A recent article on building costs in Domain1 noted that:

“…massive price rises for building materials appear to be in the rearview mirror for now as new data shows costs in the past year have slowed to single-digit growth for all products.”

Tackling underinsurance

In the past few years, sums insured have not kept pace with the CPI or construction cost inflation. Underinsurance is also a knock-on effect during a period of premium increases. Often owners elect to keep the sum insured down to control premiums. Many insurers have noted a decline in sum insured changes and fewer valuations being submitted to support a sum insured increase.

Strata legislation clearly places the onus on the owners corporation / body corporate to insure the property for the full reinstatement or replacement value. If a strata property has not been valued in the last three years, it is likely to be underinsured. The liability for any shortfall in insurance cover in the event of a total loss rests with the individual owners. It is worth reminding owners of this responsibility and to engage a qualified professional to value the property and adjust the sum insured.

Dealing with extreme weather

The ICA annual Insurance Catastrophe Resilience Report2 shows that the impact of extreme weather on the Australian economy has tripled over the past three decades. It also highlighted the need for a greater focus on risk mitigation, preparedness and building resilience to manage the impact.

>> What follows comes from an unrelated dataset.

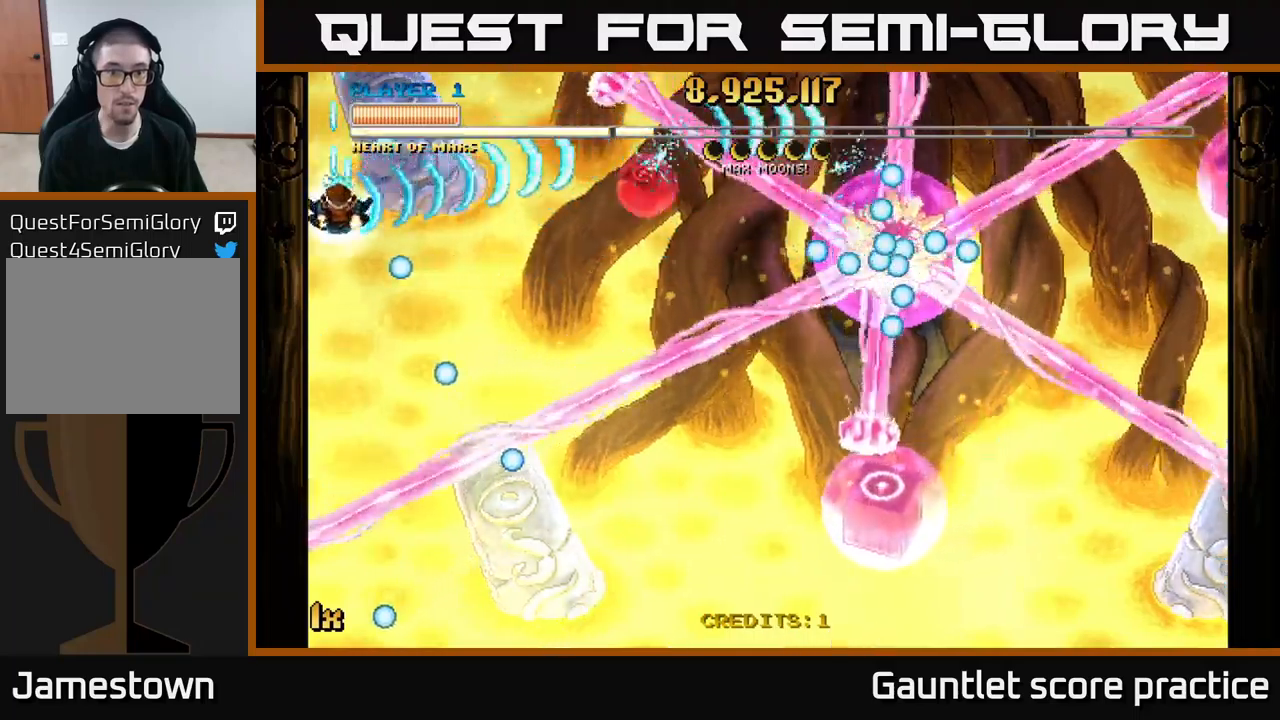
{"buttons": ["A"], "left_stick": "down-left", "right_stick": "center", "events": [[67, "left_stick", "right"], [433, "left_stick", "down-left"]]}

The Cyclone Reinsurance Pool and addressing affordability

In 2022, the Cyclone Reinsurance Pool (CRP) was implemented to reduce insurance premiums in high cyclone risk areas. The CRP is managed by the Australian Reinsurance Pool Corporation (ARPC) and is mandatory for Australian insurers. Since its launch, it has had a positive impact for strata properties in high cyclone risk locations.

In September 2024, the ACCC released its third insurance monitoring report. It acknowledged that the cyclone pool has resulted in some cost savings for insurers and consumers. The report highlighted that 16% of strata policies in medium to high cyclone risk areas experienced a reduction in the rate of premium increase and received a premium decrease upon renewal after their insurer had joined the cyclone pool.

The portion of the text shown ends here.